- WORK REQUIRED: Whatever precedes the line containing "News and Announcements" is not copied; that line and every line after it through the final one below are copied exactly, except pictures.

Content starts

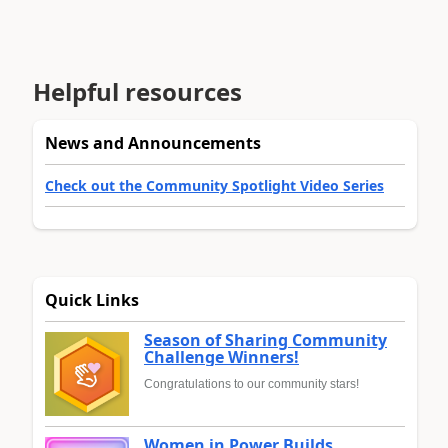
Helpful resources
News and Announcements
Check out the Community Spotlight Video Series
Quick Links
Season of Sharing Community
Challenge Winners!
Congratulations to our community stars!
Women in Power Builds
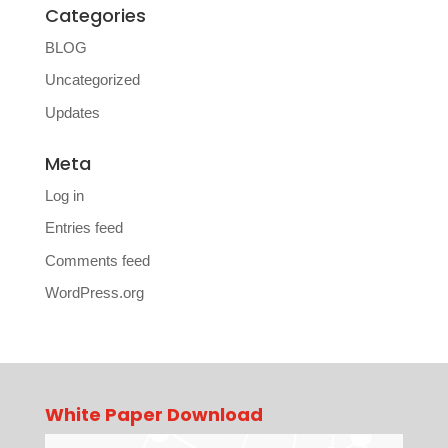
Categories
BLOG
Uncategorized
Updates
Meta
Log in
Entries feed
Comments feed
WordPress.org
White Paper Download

Content ends

- RESPONSE TO THIS TASK:
News and Announcements
Check out the Community Spotlight Video Series
Quick Links
Season of Sharing Community
Challenge Winners!
Congratulations to our community stars!
Women in Power Builds
Categories
BLOG
Uncategorized
Updates
Meta
Log in
Entries feed
Comments feed
WordPress.org
White Paper Download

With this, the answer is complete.